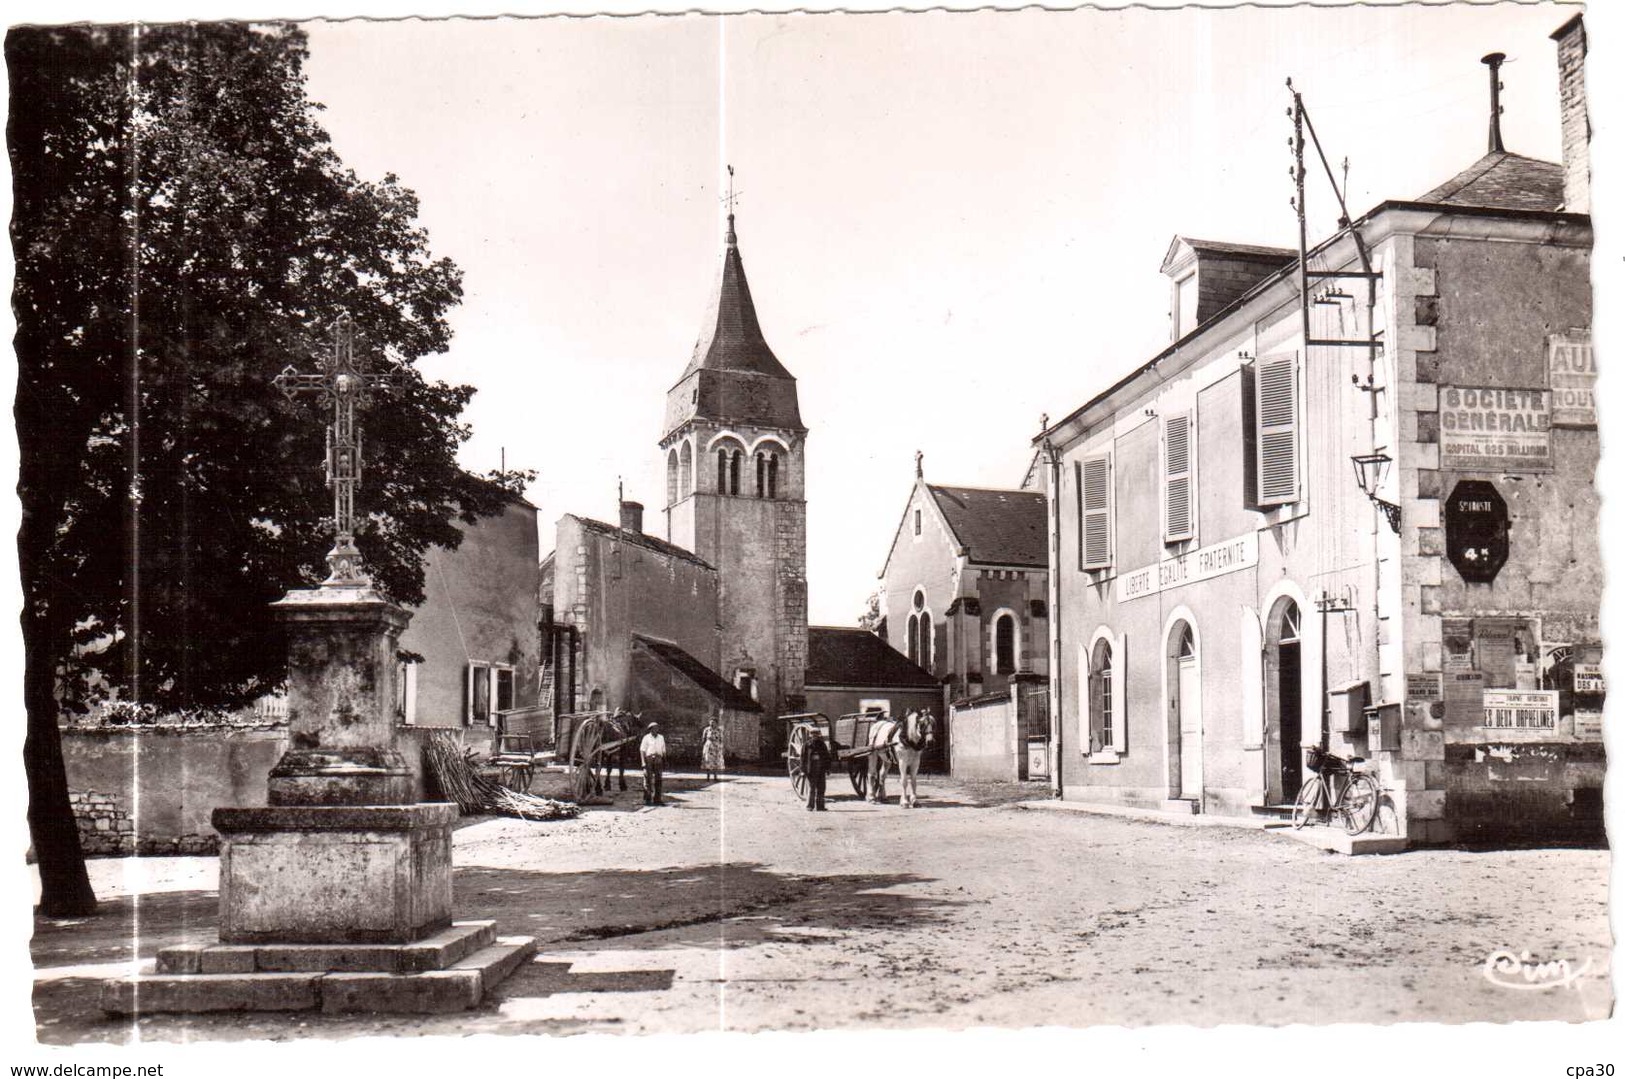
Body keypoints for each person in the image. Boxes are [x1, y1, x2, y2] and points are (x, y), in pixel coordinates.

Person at [639, 721, 667, 806]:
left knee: (658, 780)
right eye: (654, 728)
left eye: (657, 728)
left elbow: (663, 750)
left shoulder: (661, 737)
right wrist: (643, 762)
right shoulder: (646, 738)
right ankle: (648, 799)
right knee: (648, 779)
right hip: (649, 759)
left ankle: (657, 799)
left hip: (658, 759)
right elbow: (642, 750)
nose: (656, 730)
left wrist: (665, 760)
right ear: (650, 730)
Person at [802, 728, 830, 811]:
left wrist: (828, 768)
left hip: (821, 769)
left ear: (818, 735)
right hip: (811, 769)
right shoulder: (807, 745)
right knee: (812, 788)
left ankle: (820, 807)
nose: (814, 736)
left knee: (821, 788)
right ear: (810, 735)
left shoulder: (822, 744)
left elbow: (827, 757)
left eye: (816, 734)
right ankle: (810, 806)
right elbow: (803, 758)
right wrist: (803, 770)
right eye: (813, 734)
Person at [700, 717, 725, 783]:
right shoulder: (707, 730)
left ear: (716, 723)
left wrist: (720, 747)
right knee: (708, 761)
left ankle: (715, 777)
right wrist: (705, 746)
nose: (712, 724)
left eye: (713, 723)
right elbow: (703, 738)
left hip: (716, 747)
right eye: (711, 722)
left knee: (716, 761)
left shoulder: (719, 730)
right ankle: (708, 777)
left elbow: (721, 739)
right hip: (708, 746)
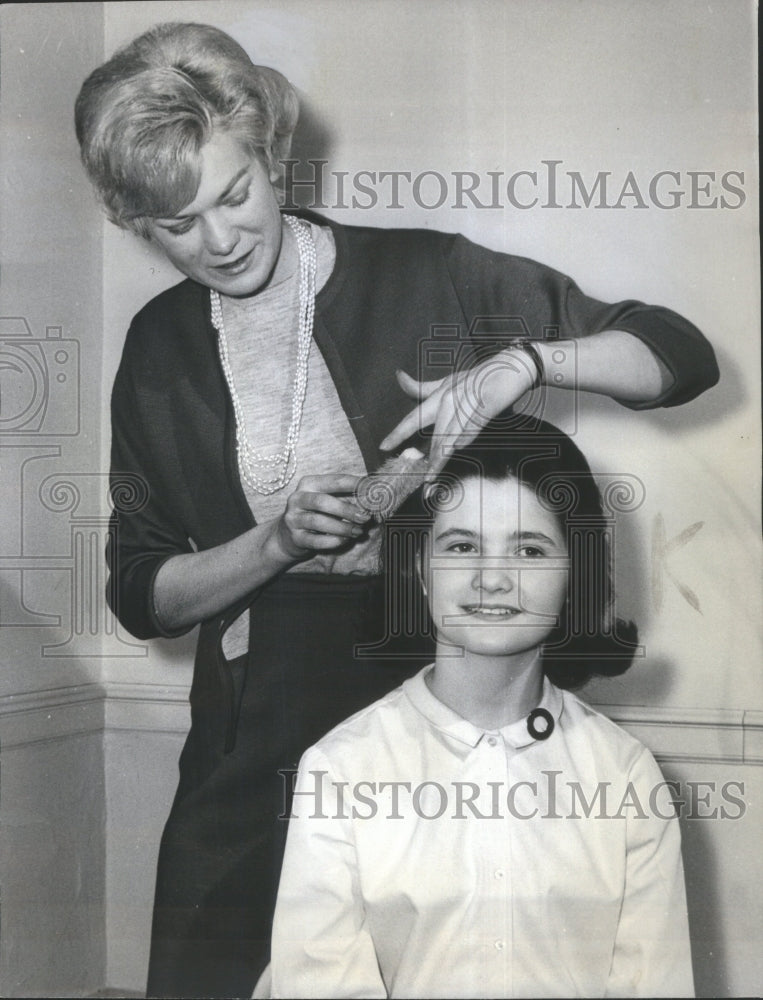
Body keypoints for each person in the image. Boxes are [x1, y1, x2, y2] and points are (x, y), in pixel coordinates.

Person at [74, 21, 714, 998]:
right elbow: (139, 592)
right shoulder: (159, 348)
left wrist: (527, 361)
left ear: (273, 155)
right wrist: (274, 541)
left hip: (430, 698)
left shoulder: (426, 272)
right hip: (253, 730)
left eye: (235, 192)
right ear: (135, 223)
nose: (219, 238)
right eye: (176, 223)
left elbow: (673, 351)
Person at [268, 415, 694, 998]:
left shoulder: (627, 777)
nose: (493, 577)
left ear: (576, 575)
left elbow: (655, 985)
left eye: (530, 548)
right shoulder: (338, 771)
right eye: (462, 545)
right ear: (419, 569)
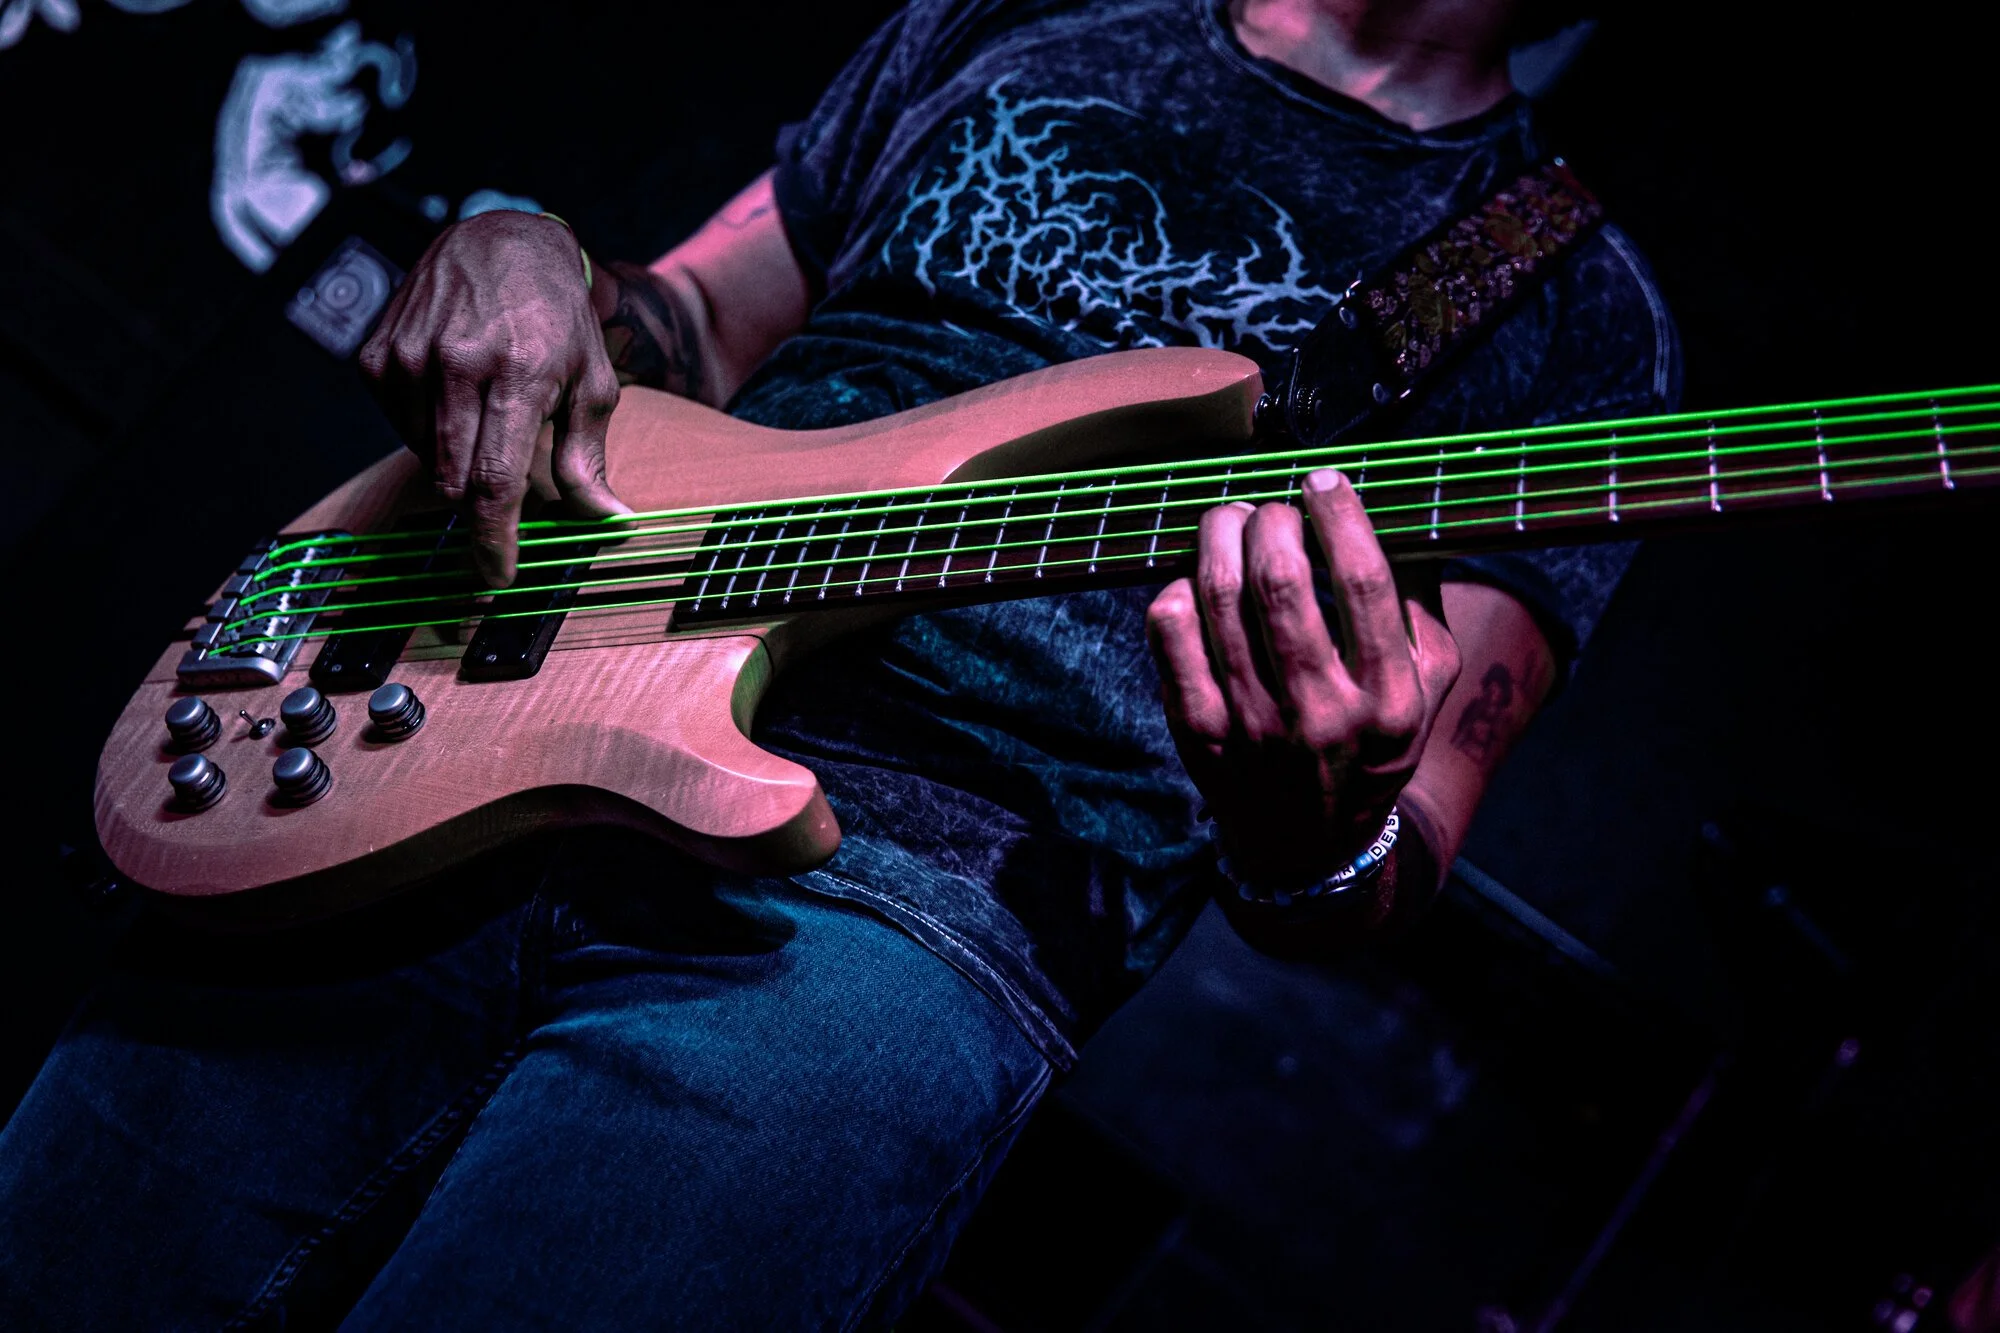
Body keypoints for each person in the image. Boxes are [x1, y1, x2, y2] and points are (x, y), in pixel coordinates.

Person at [0, 0, 1677, 1326]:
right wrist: (525, 249)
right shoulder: (1026, 14)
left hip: (894, 924)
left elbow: (1402, 847)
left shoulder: (1572, 300)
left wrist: (1320, 814)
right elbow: (687, 320)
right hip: (479, 717)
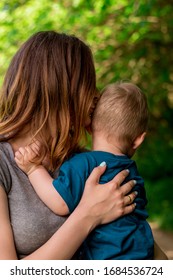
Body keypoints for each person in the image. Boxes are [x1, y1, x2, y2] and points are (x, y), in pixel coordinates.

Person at [0, 31, 138, 260]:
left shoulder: (89, 163)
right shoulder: (4, 161)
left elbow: (149, 252)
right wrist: (88, 215)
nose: (96, 95)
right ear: (60, 89)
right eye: (88, 85)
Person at [15, 82, 165, 259]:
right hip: (143, 254)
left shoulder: (83, 164)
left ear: (89, 127)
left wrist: (33, 169)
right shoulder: (132, 172)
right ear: (138, 140)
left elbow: (60, 203)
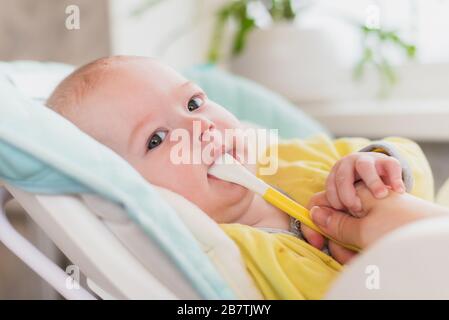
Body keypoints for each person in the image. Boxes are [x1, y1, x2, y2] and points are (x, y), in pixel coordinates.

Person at [46, 55, 435, 299]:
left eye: (194, 103)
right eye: (157, 139)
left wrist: (382, 165)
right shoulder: (231, 252)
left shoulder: (282, 158)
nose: (199, 127)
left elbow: (415, 162)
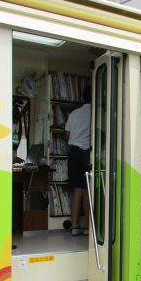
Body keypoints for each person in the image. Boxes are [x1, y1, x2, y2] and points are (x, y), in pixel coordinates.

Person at [64, 87, 91, 236]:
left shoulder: (74, 113)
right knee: (87, 191)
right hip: (88, 154)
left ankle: (74, 227)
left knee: (76, 191)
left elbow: (66, 135)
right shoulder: (98, 114)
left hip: (74, 153)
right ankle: (87, 227)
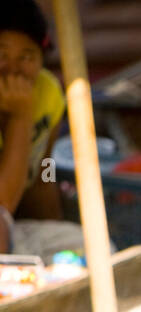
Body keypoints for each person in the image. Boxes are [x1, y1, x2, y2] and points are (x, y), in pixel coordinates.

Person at [0, 1, 82, 261]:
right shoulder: (25, 106)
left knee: (84, 247)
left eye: (27, 56)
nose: (13, 69)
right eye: (1, 55)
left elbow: (41, 177)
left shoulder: (47, 93)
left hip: (14, 232)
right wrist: (20, 116)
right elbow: (2, 205)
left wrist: (55, 228)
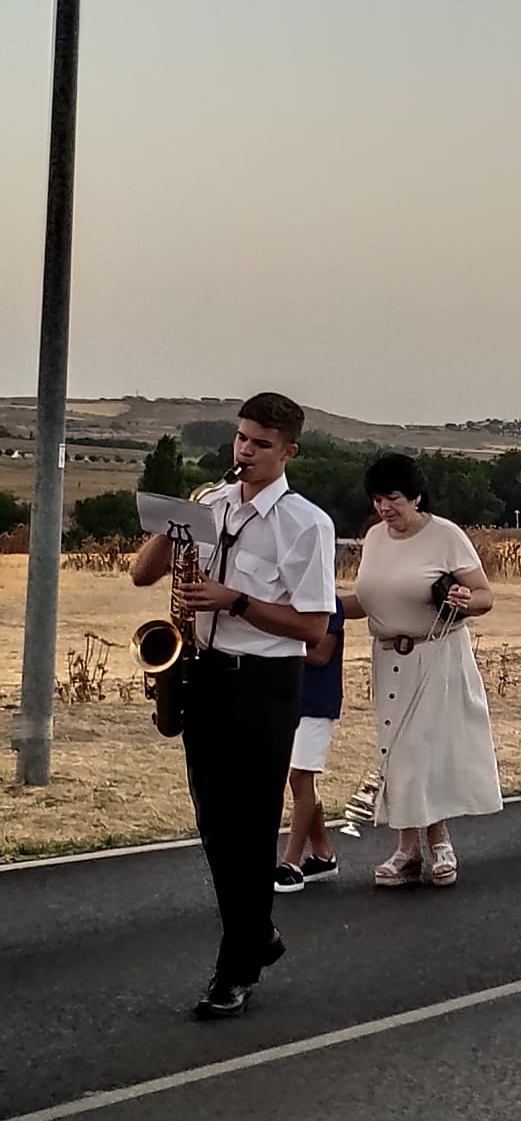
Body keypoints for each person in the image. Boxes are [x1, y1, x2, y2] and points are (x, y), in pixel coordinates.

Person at [130, 393, 336, 1019]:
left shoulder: (306, 524)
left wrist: (235, 600)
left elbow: (314, 628)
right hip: (205, 675)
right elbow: (142, 575)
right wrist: (173, 528)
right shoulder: (210, 503)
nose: (245, 452)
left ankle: (236, 965)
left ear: (289, 451)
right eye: (241, 439)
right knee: (216, 824)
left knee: (248, 825)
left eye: (261, 444)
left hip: (266, 682)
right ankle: (257, 936)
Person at [344, 453, 503, 889]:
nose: (384, 508)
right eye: (377, 499)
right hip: (388, 657)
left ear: (415, 495)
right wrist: (321, 608)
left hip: (435, 656)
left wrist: (465, 601)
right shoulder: (375, 539)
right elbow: (369, 600)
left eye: (392, 498)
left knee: (420, 750)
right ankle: (413, 848)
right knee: (395, 751)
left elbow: (485, 594)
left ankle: (429, 844)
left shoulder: (446, 536)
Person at [275, 608, 344, 893]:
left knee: (300, 777)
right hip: (291, 699)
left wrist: (274, 648)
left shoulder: (330, 605)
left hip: (317, 701)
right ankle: (322, 854)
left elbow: (321, 654)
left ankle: (290, 863)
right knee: (300, 779)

----

### Exercise brief
Transcribe the lines above exactly, beginning at the one with "right shoulder: (25, 106)" and ending at the one with "left hip: (435, 656)". Include both; exclude the pictures.

### Output
right shoulder: (25, 106)
left knee: (84, 247)
left eye: (27, 56)
nose: (13, 69)
right eye: (1, 55)
left elbow: (41, 177)
left shoulder: (47, 93)
left hip: (14, 232)
right wrist: (20, 116)
right elbow: (2, 205)
left wrist: (55, 228)
Body keypoints for each person in the image. Boxes are [x1, y1, x2, y2] and points are (x, y), in pixel coordinates.

Person at [130, 393, 336, 1019]:
left shoulder: (306, 524)
left wrist: (235, 600)
left elbow: (314, 628)
right hip: (205, 675)
right elbow: (142, 575)
right wrist: (173, 528)
right shoulder: (210, 503)
nose: (245, 452)
left ankle: (236, 965)
left ear: (289, 451)
right eye: (241, 439)
right knee: (216, 824)
left knee: (248, 825)
left eye: (261, 444)
left hip: (266, 682)
right ankle: (257, 936)
Person at [344, 453, 503, 889]:
nose: (384, 508)
right eye: (377, 499)
right hip: (388, 657)
left ear: (415, 495)
right wrist: (321, 608)
left hip: (435, 656)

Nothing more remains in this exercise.